Granada Café, the most upscale Iraqi restaurant in the area, takes its place next to a Vietnamese and Indian restaurant at a modest strip mall in Herndon. Inside, the restaurant feels spacious, cool, and clean. Hussein al-Husseini, who runs Granada with his wife, Muna, is careful to differentiate himself from the southern fare offered at Sinbad. A native of Mosul, the northern Iraqi city recently overrun by extremists, he prefers Syrian food.

“The Iraqis…” he says.

“They love meat,” Muna says.

“Yes,” Hussein says. “Meat. Too much.”

Meat isn’t hard to find on Granada’s menu, though. Take kibbeh, a flat pie made with ground beef and lamb, or al-Husseini’s personal favorite, lamb tagine, a Moroccan staple. The lamb shank falls apart easily in the tomato sauce, which still simmers in its ceramic pot. I ask al-Husseini how he feels about the fall of Mosul.

The problem is “the man in the chair,” he says, meaning Prime Minister Nuri al-Maliki. But he shoos the thought away. He left Iraq in 1974 and lived in Saudi Arabia before moving to the U.S. in 2000.

“This is my home, now,” he says.

He’s not alone. According to the State Department’s Bureau of Population, Refugees, and Migration, more than 103,000 Iraqis have resettled in the U.S. since 2006. Most move to Michigan, Southern California, or Chicago. Comparatively few settle in the D.C. area; in 2012, according to the Office of Refugee Resettlement, only 4 percent of Iraqi refugees resettled in D.C., Maryland, or Virginia.

Hayder Majeed arrived two months ago on a Special Immigrant Visa (SIV), granted for his work on a U.S.-funded agriculture project in Baghdad. When Majeed is jonesing for kebab, he goes to Tigris Grill & Kebab.

Tucked away on the flank of a tidy strip mall in Oakton, near Vienna on the periphery of the Orange Line, Tigris has a take-out vibe—but that doesn’t stop Iraqi families from claiming a table, ordering some superlative kebab, and holding forth for hours over tea and homemade desserts.

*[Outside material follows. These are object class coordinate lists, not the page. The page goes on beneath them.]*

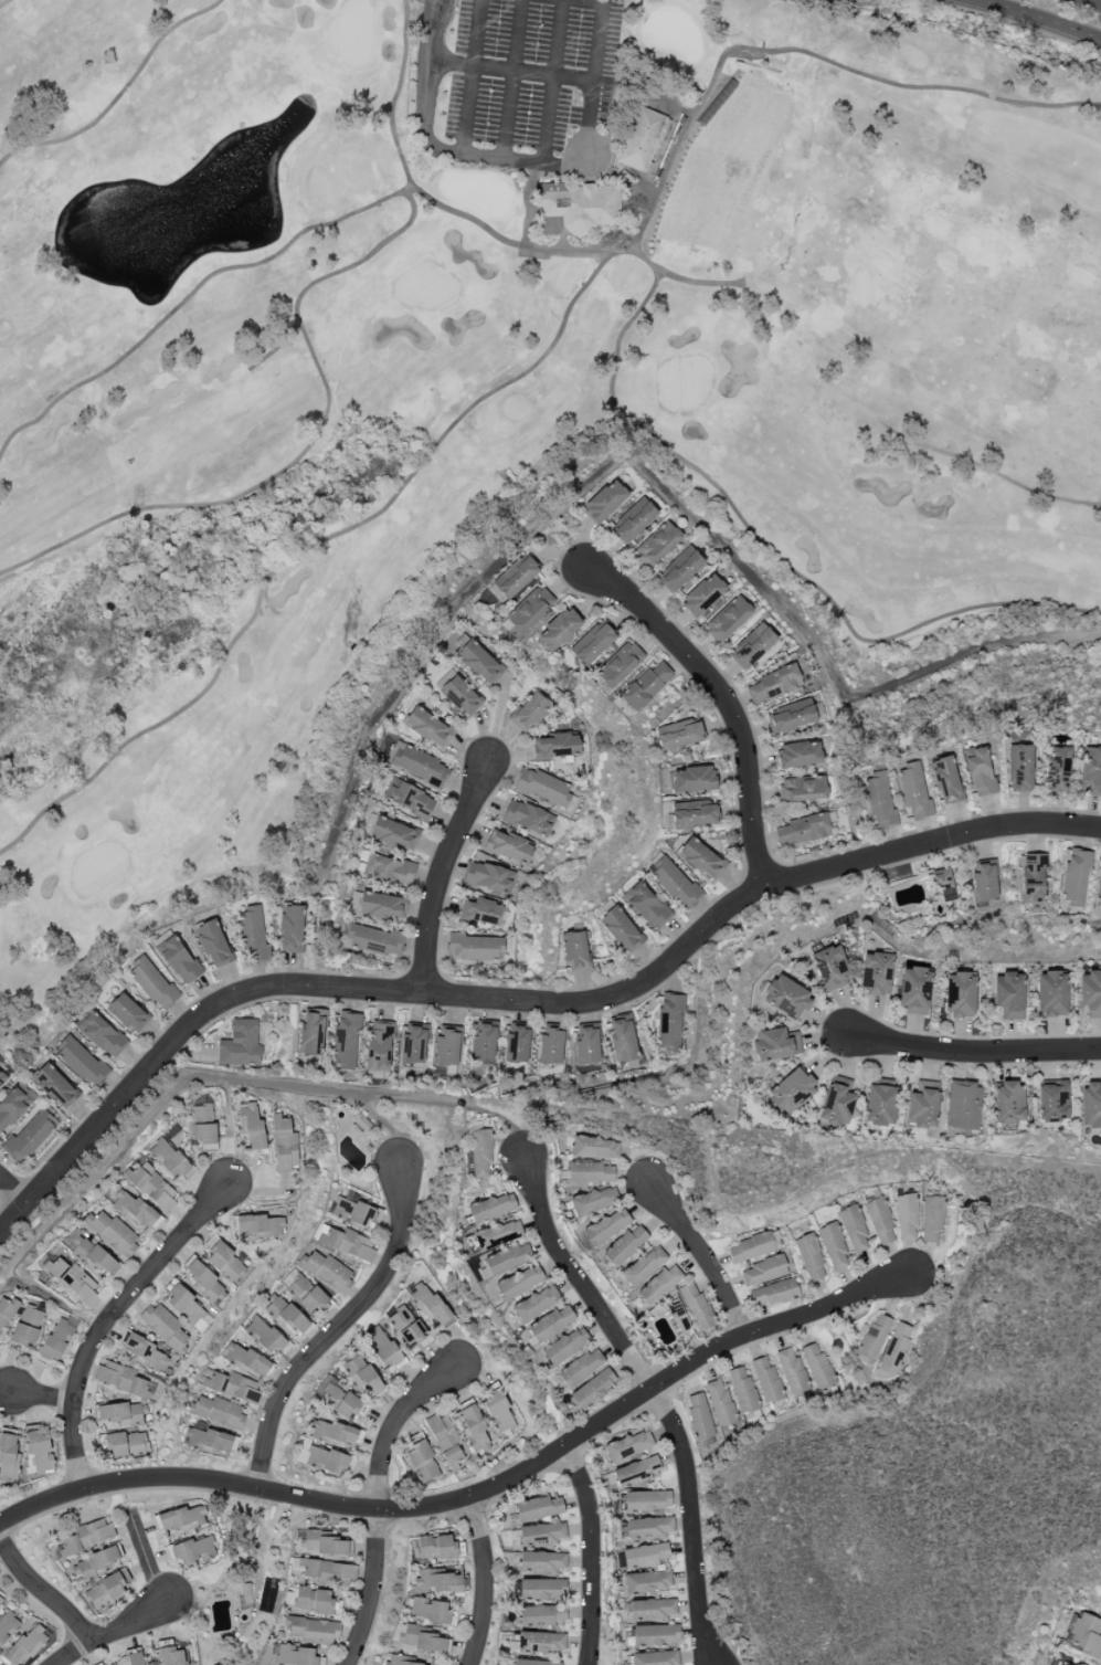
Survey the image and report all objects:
road: (592, 1)
road: (1092, 3)
road: (1036, 18)
road: (514, 71)
road: (469, 76)
road: (510, 79)
road: (551, 82)
road: (592, 85)
building: (642, 140)
road: (437, 144)
building: (576, 208)
park: (511, 381)
building: (605, 501)
building: (634, 521)
building: (657, 544)
building: (679, 570)
building: (515, 577)
building: (703, 596)
building: (529, 610)
building: (727, 619)
building: (558, 630)
building: (592, 644)
building: (753, 646)
building: (479, 662)
building: (618, 665)
building: (774, 684)
building: (643, 687)
road: (720, 694)
building: (461, 696)
building: (530, 712)
building: (794, 715)
building: (673, 726)
building: (428, 727)
building: (680, 738)
building: (557, 747)
building: (799, 754)
building: (418, 764)
building: (1019, 768)
building: (1058, 770)
building: (979, 771)
building: (1090, 772)
building: (693, 779)
building: (946, 780)
building: (542, 787)
building: (803, 790)
building: (914, 792)
building: (410, 799)
building: (880, 802)
building: (695, 813)
building: (527, 818)
building: (805, 830)
building: (393, 834)
building: (509, 847)
building: (700, 859)
building: (389, 870)
road: (438, 872)
building: (488, 878)
building: (1033, 879)
building: (1075, 879)
building: (984, 881)
building: (674, 882)
building: (943, 883)
building: (1099, 891)
building: (646, 905)
building: (382, 906)
building: (482, 912)
building: (291, 929)
building: (621, 930)
building: (252, 933)
building: (371, 940)
building: (213, 944)
building: (475, 947)
building: (575, 952)
building: (179, 960)
building: (831, 968)
building: (875, 975)
building: (152, 983)
building: (915, 991)
building: (1090, 993)
building: (960, 995)
building: (1051, 995)
building: (1008, 996)
building: (787, 998)
road: (524, 999)
building: (128, 1013)
building: (670, 1021)
building: (311, 1033)
building: (102, 1035)
building: (623, 1040)
building: (345, 1042)
building: (483, 1043)
building: (240, 1044)
building: (414, 1045)
building: (516, 1045)
building: (776, 1045)
building: (551, 1046)
building: (378, 1047)
building: (448, 1047)
building: (586, 1047)
road: (975, 1052)
building: (80, 1061)
building: (2, 1079)
road: (231, 1080)
building: (54, 1086)
building: (791, 1090)
building: (837, 1101)
building: (1009, 1102)
building: (922, 1104)
building: (14, 1105)
building: (880, 1105)
building: (964, 1106)
building: (1090, 1106)
building: (202, 1121)
road: (385, 1127)
building: (252, 1128)
road: (229, 1130)
building: (31, 1134)
building: (284, 1146)
building: (595, 1148)
building: (481, 1154)
building: (168, 1158)
building: (589, 1173)
building: (152, 1186)
road: (10, 1192)
building: (593, 1201)
building: (491, 1208)
building: (134, 1210)
building: (352, 1212)
building: (906, 1217)
building: (932, 1219)
building: (880, 1222)
building: (257, 1225)
building: (606, 1227)
building: (854, 1229)
building: (113, 1232)
building: (498, 1235)
building: (346, 1243)
building: (625, 1245)
building: (833, 1246)
building: (751, 1248)
building: (90, 1253)
road: (704, 1255)
building: (810, 1258)
building: (506, 1259)
building: (223, 1261)
building: (644, 1266)
building: (328, 1271)
building: (763, 1271)
building: (72, 1279)
building: (518, 1281)
building: (204, 1282)
building: (660, 1285)
building: (306, 1294)
building: (773, 1294)
road: (52, 1299)
building: (183, 1303)
building: (535, 1304)
building: (696, 1308)
building: (6, 1311)
building: (285, 1317)
road: (108, 1318)
building: (202, 1323)
building: (551, 1324)
building: (27, 1326)
building: (165, 1327)
building: (405, 1327)
road: (335, 1328)
building: (263, 1336)
building: (873, 1338)
building: (57, 1341)
building: (565, 1346)
building: (380, 1347)
building: (895, 1349)
building: (145, 1353)
building: (245, 1360)
building: (817, 1366)
building: (581, 1368)
building: (792, 1371)
building: (364, 1376)
building: (121, 1379)
building: (767, 1381)
building: (230, 1386)
road: (4, 1387)
building: (593, 1389)
building: (743, 1390)
road: (41, 1395)
building: (335, 1397)
road: (656, 1397)
building: (720, 1402)
building: (217, 1412)
building: (499, 1413)
building: (119, 1414)
building: (699, 1417)
building: (474, 1430)
building: (333, 1433)
building: (206, 1440)
building: (445, 1440)
building: (123, 1444)
building: (629, 1446)
building: (40, 1452)
building: (8, 1456)
building: (325, 1460)
building: (422, 1462)
building: (635, 1472)
road: (476, 1495)
road: (378, 1501)
building: (647, 1501)
road: (256, 1502)
building: (538, 1508)
building: (179, 1519)
building: (649, 1528)
building: (541, 1535)
building: (85, 1537)
building: (321, 1544)
building: (433, 1547)
building: (191, 1550)
road: (593, 1553)
building: (645, 1556)
road: (145, 1557)
building: (95, 1563)
building: (541, 1563)
road: (239, 1567)
building: (328, 1572)
building: (440, 1581)
road: (483, 1581)
building: (647, 1582)
building: (542, 1589)
road: (43, 1590)
building: (105, 1590)
building: (246, 1593)
building: (314, 1601)
building: (0, 1602)
building: (428, 1610)
building: (651, 1610)
building: (541, 1616)
building: (6, 1626)
road: (114, 1628)
building: (311, 1630)
building: (655, 1635)
building: (1085, 1635)
building: (421, 1640)
building: (538, 1643)
building: (27, 1645)
building: (293, 1655)
building: (172, 1656)
building: (136, 1658)
building: (655, 1658)
building: (395, 1660)
building: (535, 1663)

When Majeed’s visa came through, he was a well-paid manager at a major Iraqi telecommunications company. He had a good car, a spacious home, the respect and trust of his superiors.

“I left it all behind,” he says. Baghdad became too much: checkpoints, bombs, nightly gunfire. He became angry, which he never used to be, and impatient, which is not a useful quality for a father of two young girls. He had always planned to emigrate to the U.S., but staying in Baghdad saved him money. Now it was costing him his sanity. It was time to leave.

“I left my family. My wife left her family,” Majeed says. “My home. My car. I was in a jazz band. I left that, too.” He  drizzles some anba over his falafel, balls of herbed chickpea paste fried to perfection. “We Iraqis are the only ones who do this, by the way,” he says. “Anba on falafel.”

I work on my plate of kebab and biriyani, an Indian dish of long-grain rice that forms the foundation of many Iraqi dishes. The kebab is delicious—plump with juice but not greasy. Majeed falls into conversation with five Iraqis at the table next to us. They’re from Baghdad, he tells me in an aside, and like Abu Abbas, they came after the first Gulf War. Amid the Arabic chatter, Majeed says “SIV.”

“Aaaah.” The Iraqis nod. “SIV.” The older generation of refugees has learned the acronym from the newer generation.

Bleary-eyed, I accept surrender and ask for a to-go box. Majeed laughs.

“You see, Americans and Iraqis, we are the same,” he says. “We like fast cars. Flashy suits. We like talking gossip.”

“Eating,” I say.

“Oh, yes,” he says. “We love to eat.”